### [Exercise]
Write out a word-for-word repetition of the lines that come before the line containing "a given simulation**" in the listing below, along with that line itself, omitting pictures.

# # # # # # #

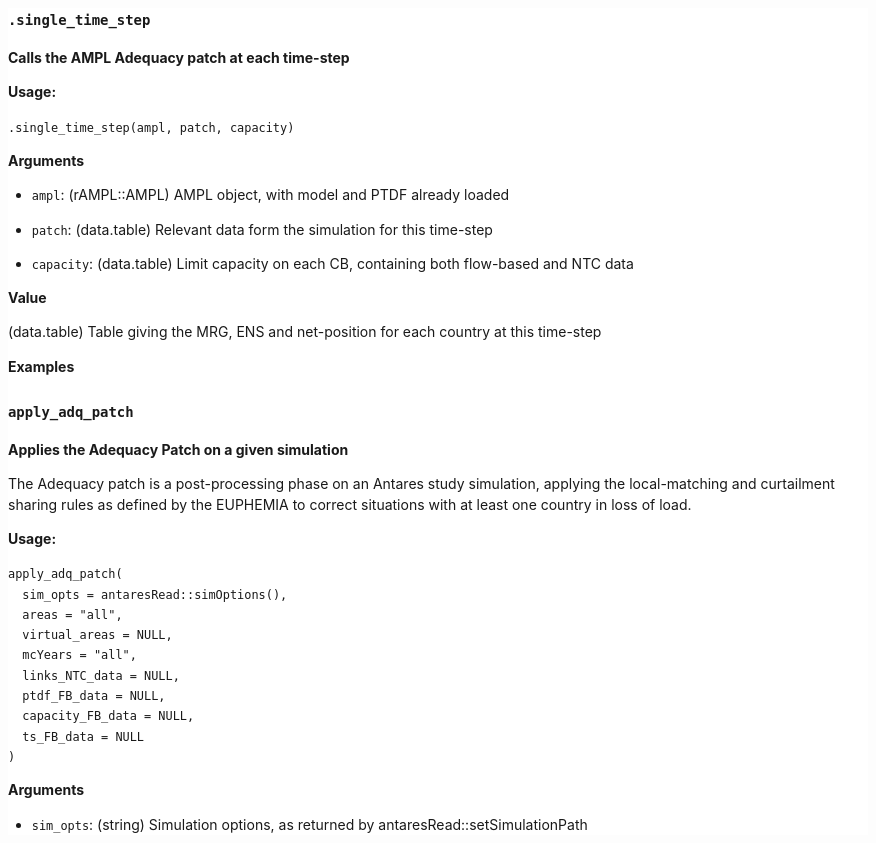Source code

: ### `.single_time_step`

**Calls the AMPL Adequacy patch at each time-step**

**Usage:**

``` {.r}
.single_time_step(ampl, patch, capacity)
```

**Arguments**

-   `ampl`: (rAMPL::AMPL) AMPL object, with model and PTDF already
    loaded

-   `patch`: (data.table) Relevant data form the simulation for this
    time-step

-   `capacity`: (data.table) Limit capacity on each CB, containing both
    flow-based and NTC data

**Value**

(data.table) Table giving the MRG, ENS and net-position for each country
at this time-step

**Examples**

``` {.r}
```

### `apply_adq_patch`

**Applies the Adequacy Patch on a given simulation**

The Adequacy patch is a post-processing phase on an Antares study
simulation, applying the local-matching and curtailment sharing rules as
defined by the EUPHEMIA to correct situations with at least one country
in loss of load.

**Usage:**

``` {.r}
apply_adq_patch(
  sim_opts = antaresRead::simOptions(),
  areas = "all",
  virtual_areas = NULL,
  mcYears = "all",
  links_NTC_data = NULL,
  ptdf_FB_data = NULL,
  capacity_FB_data = NULL,
  ts_FB_data = NULL
)
```

**Arguments**

-   `sim_opts`: (string) Simulation options, as returned by
    antaresRead::setSimulationPath
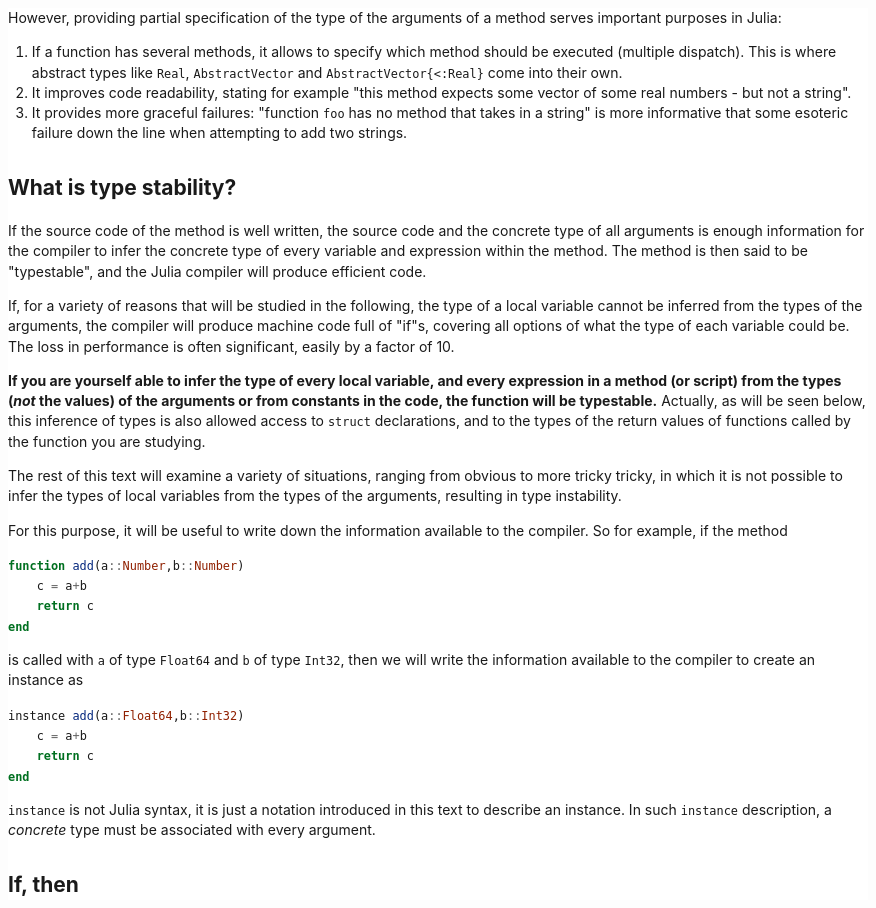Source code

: However, providing partial specification of the type of the arguments of a method serves important purposes in Julia:

1. If a function has several methods, it allows to specify which method should be executed (multiple dispatch). This is where abstract types like `Real`,  `AbstractVector` and `AbstractVector{<:Real}` come into their own.
2. It improves code readability, stating for example "this method expects some vector of some real numbers - but not a string".
3. It provides more graceful failures: "function `foo` has no method that takes in a string" is more informative that some esoteric failure down the line when attempting to add two strings.

## What is type stability?

If the source code of the method is well written, the source code and the concrete type of all arguments is enough information for the compiler to infer the concrete type of every variable and expression within the method.  The method is then said to be "typestable", and the Julia compiler will produce efficient code.

If, for a variety of reasons that will be studied in the following, the type of a local variable cannot be inferred from the types of the arguments, the compiler will produce machine code full of "if"s, covering all options of what the type of each variable could be. The loss in performance is often significant, easily by a factor of 10.

**If you are yourself able to infer the type of every local variable, and every expression in a method (or script) from the types (*not* the values) of the arguments or from constants in the code, the function will be typestable.**  Actually, as will be seen below, this inference of types is also allowed access to `struct` declarations, and to the types of the return values of functions called by the function you are studying.

The rest of this text will examine a variety of situations, ranging from obvious to more tricky tricky, in which it is not possible to infer the types of local variables from the types of the arguments, resulting in type instability.

For this purpose, it will be useful to write down the information available to the compiler.  So for example, if the method

```julia
function add(a::Number,b::Number)
    c = a+b
    return c
end
```

is called with `a` of type `Float64` and `b` of type `Int32`, then we will write the information available to the compiler to create an instance as

```julia
instance add(a::Float64,b::Int32)
    c = a+b
    return c
end
```
`instance` is not Julia syntax, it is just a notation introduced in this text to describe an instance.  In such `instance` description, a *concrete* type must be associated with every argument.

## If, then
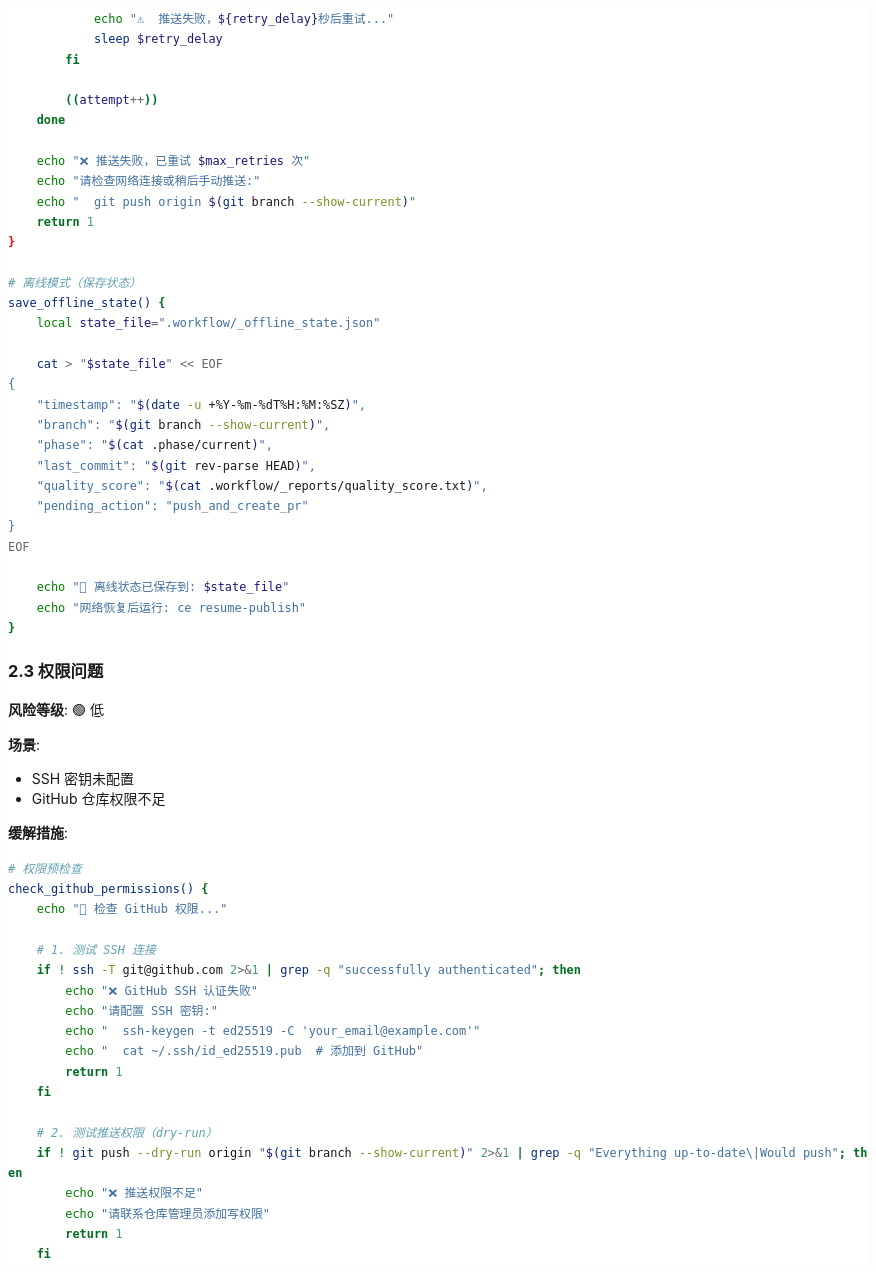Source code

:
 ```bash
            echo "⚠️  推送失败，${retry_delay}秒后重试..."
            sleep $retry_delay
        fi

        ((attempt++))
    done

    echo "❌ 推送失败，已重试 $max_retries 次"
    echo "请检查网络连接或稍后手动推送:"
    echo "  git push origin $(git branch --show-current)"
    return 1
}

# 离线模式（保存状态）
save_offline_state() {
    local state_file=".workflow/_offline_state.json"

    cat > "$state_file" << EOF
{
    "timestamp": "$(date -u +%Y-%m-%dT%H:%M:%SZ)",
    "branch": "$(git branch --show-current)",
    "phase": "$(cat .phase/current)",
    "last_commit": "$(git rev-parse HEAD)",
    "quality_score": "$(cat .workflow/_reports/quality_score.txt)",
    "pending_action": "push_and_create_pr"
}
EOF

    echo "💾 离线状态已保存到: $state_file"
    echo "网络恢复后运行: ce resume-publish"
}
```

### 2.3 权限问题

**风险等级**: 🟢 低

**场景**:
- SSH 密钥未配置
- GitHub 仓库权限不足

**缓解措施**:
```bash
# 权限预检查
check_github_permissions() {
    echo "🔐 检查 GitHub 权限..."

    # 1. 测试 SSH 连接
    if ! ssh -T git@github.com 2>&1 | grep -q "successfully authenticated"; then
        echo "❌ GitHub SSH 认证失败"
        echo "请配置 SSH 密钥:"
        echo "  ssh-keygen -t ed25519 -C 'your_email@example.com'"
        echo "  cat ~/.ssh/id_ed25519.pub  # 添加到 GitHub"
        return 1
    fi

    # 2. 测试推送权限（dry-run）
    if ! git push --dry-run origin "$(git branch --show-current)" 2>&1 | grep -q "Everything up-to-date\|Would push"; then
        echo "❌ 推送权限不足"
        echo "请联系仓库管理员添加写权限"
        return 1
    fi

```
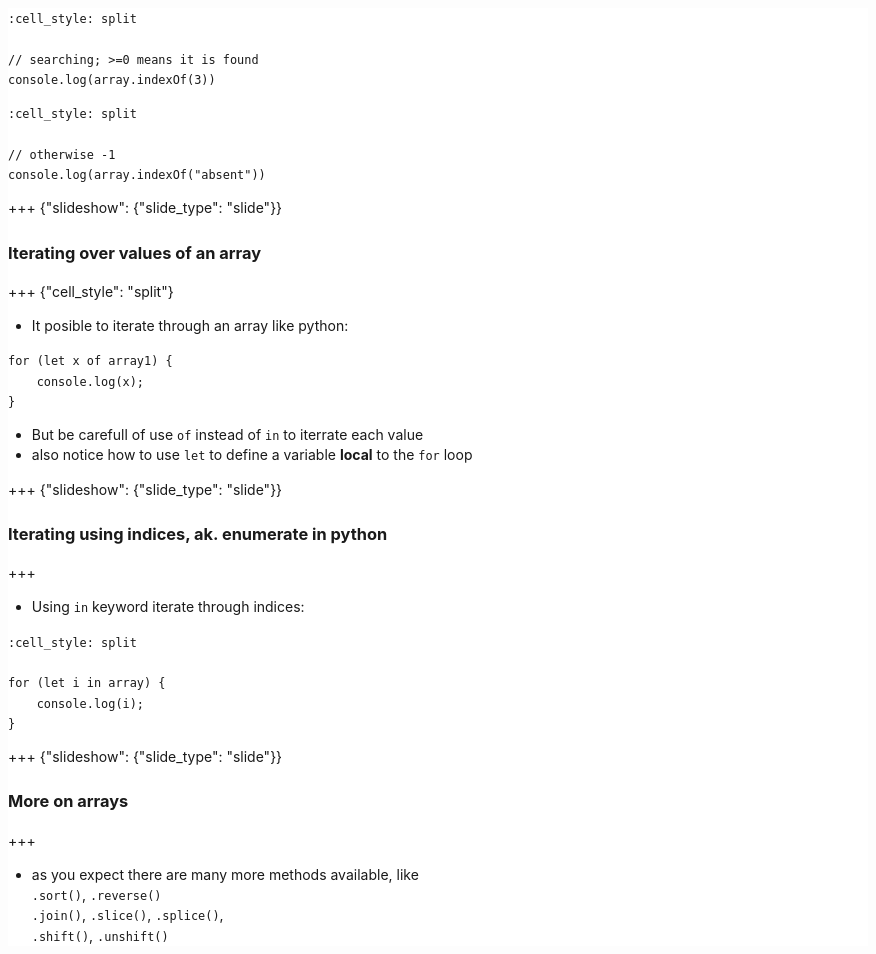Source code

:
 ```{code-cell}
:cell_style: split

// searching; >=0 means it is found
console.log(array.indexOf(3))
```

```{code-cell}
:cell_style: split

// otherwise -1
console.log(array.indexOf("absent"))
```

+++ {"slideshow": {"slide_type": "slide"}}

### Iterating over values of an array

+++ {"cell_style": "split"}

* It posible to iterate through an array like python:

```{code-cell}
for (let x of array1) {
    console.log(x);
}
```

* But be carefull of use `of` instead of `in` to iterrate each value
* also notice how to use `let` to define a variable **local** to the `for` loop

+++ {"slideshow": {"slide_type": "slide"}}

### Iterating using indices, ak. enumerate in python

+++

* Using `in` keyword iterate through indices:

```{code-cell}
:cell_style: split

for (let i in array) {
    console.log(i);
}
```

+++ {"slideshow": {"slide_type": "slide"}}

### More on arrays

+++

* as you expect there are many more methods available, like  
  `.sort()`, `.reverse()`  
  `.join()`, `.slice()`, `.splice()`,  
  `.shift()`, `.unshift()` 

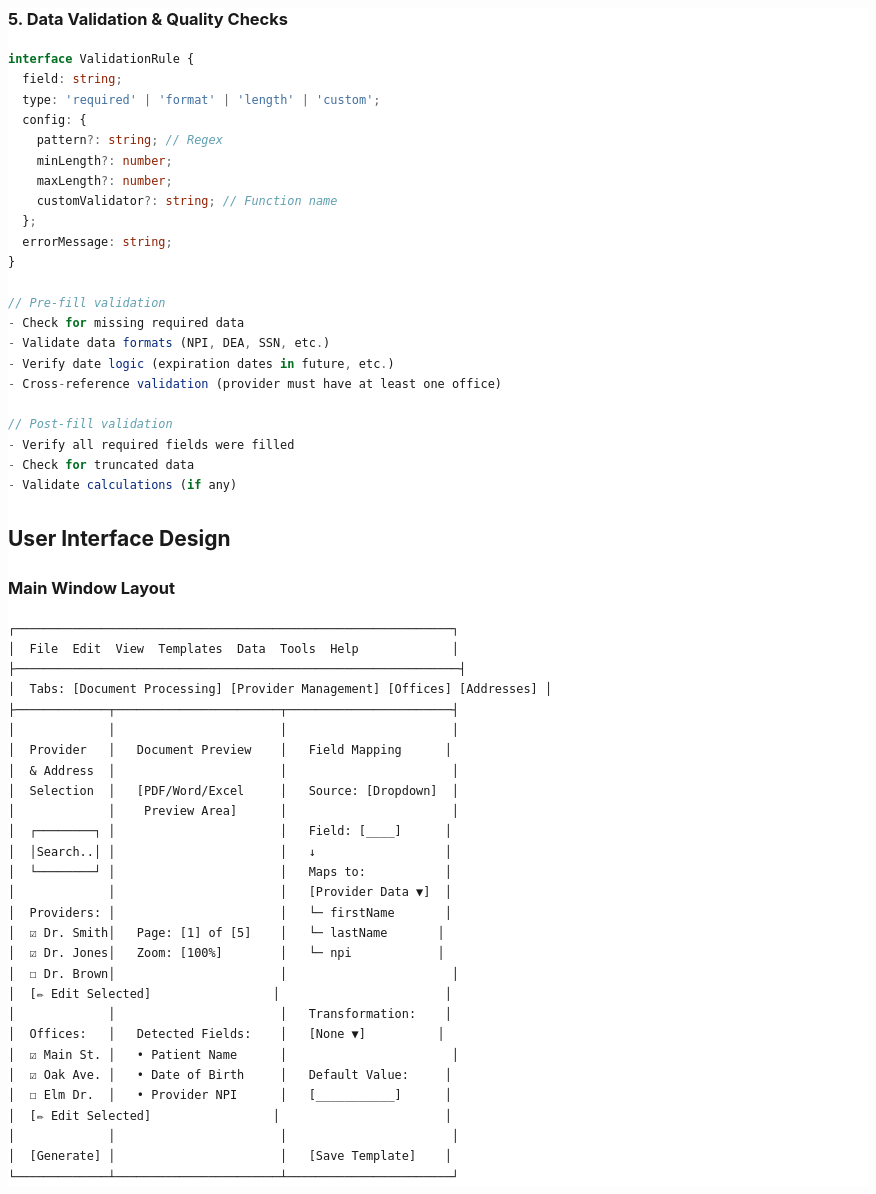 ### 5. Data Validation & Quality Checks
```typescript
interface ValidationRule {
  field: string;
  type: 'required' | 'format' | 'length' | 'custom';
  config: {
    pattern?: string; // Regex
    minLength?: number;
    maxLength?: number;
    customValidator?: string; // Function name
  };
  errorMessage: string;
}

// Pre-fill validation
- Check for missing required data
- Validate data formats (NPI, DEA, SSN, etc.)
- Verify date logic (expiration dates in future, etc.)
- Cross-reference validation (provider must have at least one office)

// Post-fill validation
- Verify all required fields were filled
- Check for truncated data
- Validate calculations (if any)
```

## User Interface Design

### Main Window Layout
```
┌─────────────────────────────────────────────────────────────┐
│  File  Edit  View  Templates  Data  Tools  Help             │
├──────────────────────────────────────────────────────────────┤
│  Tabs: [Document Processing] [Provider Management] [Offices] [Addresses] │
├─────────────┬───────────────────────┬───────────────────────┤
│             │                       │                       │
│  Provider   │   Document Preview    │   Field Mapping      │
│  & Address  │                       │                       │
│  Selection  │   [PDF/Word/Excel     │   Source: [Dropdown]  │
│             │    Preview Area]      │                       │
│  ┌────────┐ │                       │   Field: [____]      │
│  │Search..│ │                       │   ↓                  │
│  └────────┘ │                       │   Maps to:           │
│             │                       │   [Provider Data ▼]  │
│  Providers: │                       │   └─ firstName       │
│  ☑ Dr. Smith│   Page: [1] of [5]    │   └─ lastName       │
│  ☑ Dr. Jones│   Zoom: [100%]        │   └─ npi            │
│  ☐ Dr. Brown│                       │                       │
│  [✏️ Edit Selected]                 │                       │
│             │                       │   Transformation:    │
│  Offices:   │   Detected Fields:    │   [None ▼]          │
│  ☑ Main St. │   • Patient Name      │                       │
│  ☑ Oak Ave. │   • Date of Birth     │   Default Value:     │
│  ☐ Elm Dr.  │   • Provider NPI      │   [___________]      │
│  [✏️ Edit Selected]                 │                       │
│             │                       │                       │
│  [Generate] │                       │   [Save Template]    │
└─────────────┴───────────────────────┴───────────────────────┘
```
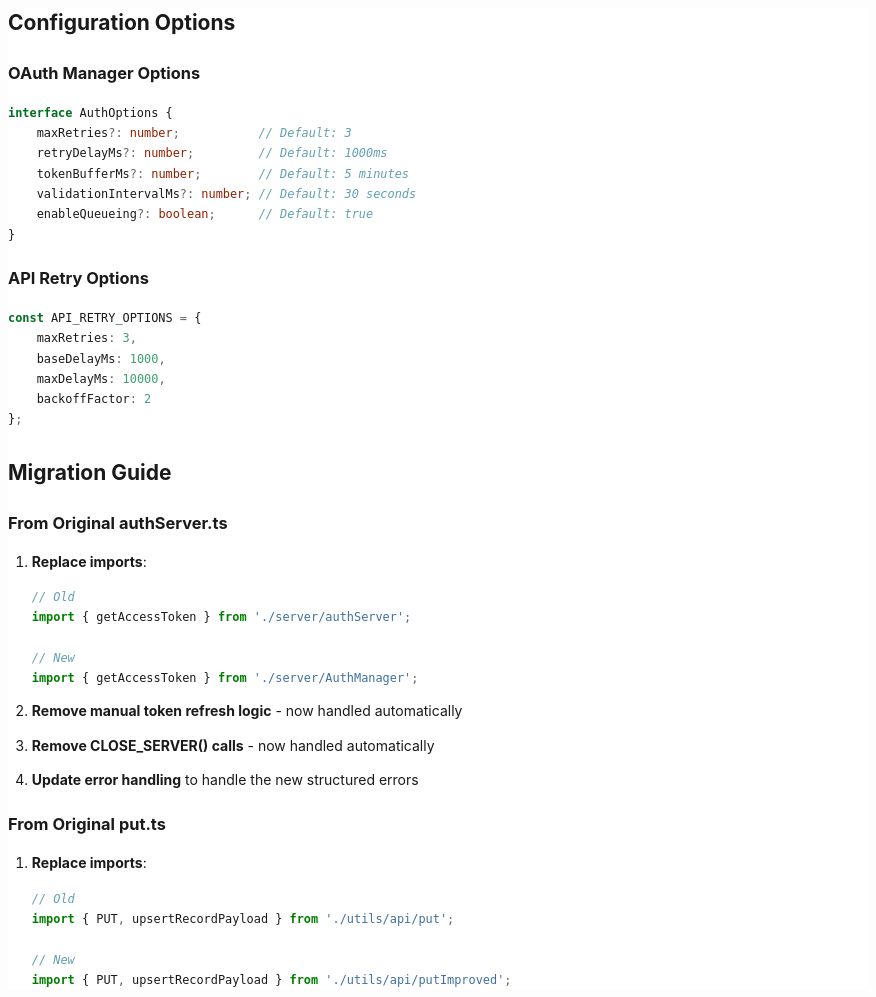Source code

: ## Configuration Options

### OAuth Manager Options
```typescript
interface AuthOptions {
    maxRetries?: number;           // Default: 3
    retryDelayMs?: number;         // Default: 1000ms
    tokenBufferMs?: number;        // Default: 5 minutes
    validationIntervalMs?: number; // Default: 30 seconds
    enableQueueing?: boolean;      // Default: true
}
```

### API Retry Options
```typescript
const API_RETRY_OPTIONS = {
    maxRetries: 3,
    baseDelayMs: 1000,
    maxDelayMs: 10000,
    backoffFactor: 2
};
```

## Migration Guide

### From Original authServer.ts

1. **Replace imports**:
   ```typescript
   // Old
   import { getAccessToken } from './server/authServer';
   
   // New
   import { getAccessToken } from './server/AuthManager';
   ```

2. **Remove manual token refresh logic** - now handled automatically

3. **Remove CLOSE_SERVER() calls** - now handled automatically

4. **Update error handling** to handle the new structured errors

### From Original put.ts

1. **Replace imports**:
   ```typescript
   // Old
   import { PUT, upsertRecordPayload } from './utils/api/put';
   
   // New
   import { PUT, upsertRecordPayload } from './utils/api/putImproved';
   ```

# # # # # # #

### [Output]
Source code

: ### `.single_time_step`

**Calls the AMPL Adequacy patch at each time-step**

**Usage:**

``` {.r}
.single_time_step(ampl, patch, capacity)
```

**Arguments**

-   `ampl`: (rAMPL::AMPL) AMPL object, with model and PTDF already
    loaded

-   `patch`: (data.table) Relevant data form the simulation for this
    time-step

-   `capacity`: (data.table) Limit capacity on each CB, containing both
    flow-based and NTC data

**Value**

(data.table) Table giving the MRG, ENS and net-position for each country
at this time-step

**Examples**

``` {.r}
```

### `apply_adq_patch`

**Applies the Adequacy Patch on a given simulation**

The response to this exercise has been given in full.